### What to produce
Below are records to repeat exactly; do not include any pictures.

### Recorded data
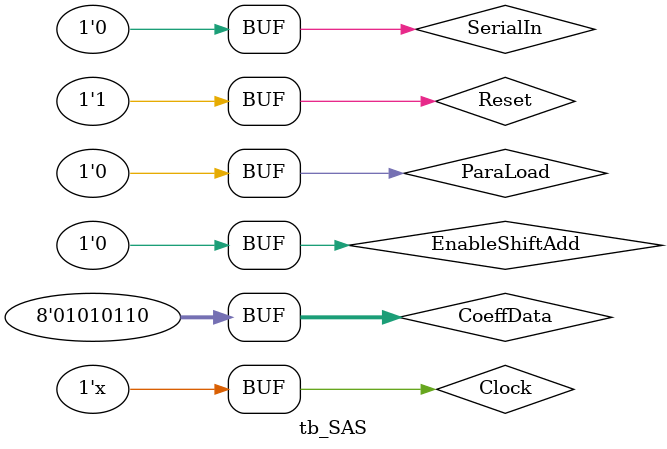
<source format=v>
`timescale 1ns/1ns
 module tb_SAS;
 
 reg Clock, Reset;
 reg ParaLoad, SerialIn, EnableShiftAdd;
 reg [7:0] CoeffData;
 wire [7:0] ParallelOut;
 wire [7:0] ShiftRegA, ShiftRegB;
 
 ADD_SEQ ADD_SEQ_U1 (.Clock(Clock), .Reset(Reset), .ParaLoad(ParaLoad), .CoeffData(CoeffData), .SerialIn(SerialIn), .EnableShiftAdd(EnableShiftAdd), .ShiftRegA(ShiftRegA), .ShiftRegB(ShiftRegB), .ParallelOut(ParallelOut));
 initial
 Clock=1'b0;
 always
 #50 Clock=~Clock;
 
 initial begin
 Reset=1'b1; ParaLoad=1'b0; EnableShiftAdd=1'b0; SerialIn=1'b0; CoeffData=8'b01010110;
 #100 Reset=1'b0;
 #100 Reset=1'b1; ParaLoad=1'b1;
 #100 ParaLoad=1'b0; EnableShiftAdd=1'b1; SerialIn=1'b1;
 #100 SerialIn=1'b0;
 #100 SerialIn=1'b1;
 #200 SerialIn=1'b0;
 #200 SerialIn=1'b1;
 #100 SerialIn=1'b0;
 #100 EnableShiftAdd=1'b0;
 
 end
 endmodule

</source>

### Answer box
<source format=v>
`timescale 1ns/1ns
 module tb_SAS;
 
 reg Clock, Reset;
 reg ParaLoad, SerialIn, EnableShiftAdd;
 reg [7:0] CoeffData;
 wire [7:0] ParallelOut;
 wire [7:0] ShiftRegA, ShiftRegB;
 
 ADD_SEQ ADD_SEQ_U1 (.Clock(Clock), .Reset(Reset), .ParaLoad(ParaLoad), .CoeffData(CoeffData), .SerialIn(SerialIn), .EnableShiftAdd(EnableShiftAdd), .ShiftRegA(ShiftRegA), .ShiftRegB(ShiftRegB), .ParallelOut(ParallelOut));
 initial
 Clock=1'b0;
 always
 #50 Clock=~Clock;
 
 initial begin
 Reset=1'b1; ParaLoad=1'b0; EnableShiftAdd=1'b0; SerialIn=1'b0; CoeffData=8'b01010110;
 #100 Reset=1'b0;
 #100 Reset=1'b1; ParaLoad=1'b1;
 #100 ParaLoad=1'b0; EnableShiftAdd=1'b1; SerialIn=1'b1;
 #100 SerialIn=1'b0;
 #100 SerialIn=1'b1;
 #200 SerialIn=1'b0;
 #200 SerialIn=1'b1;
 #100 SerialIn=1'b0;
 #100 EnableShiftAdd=1'b0;
 
 end
 endmodule

</source>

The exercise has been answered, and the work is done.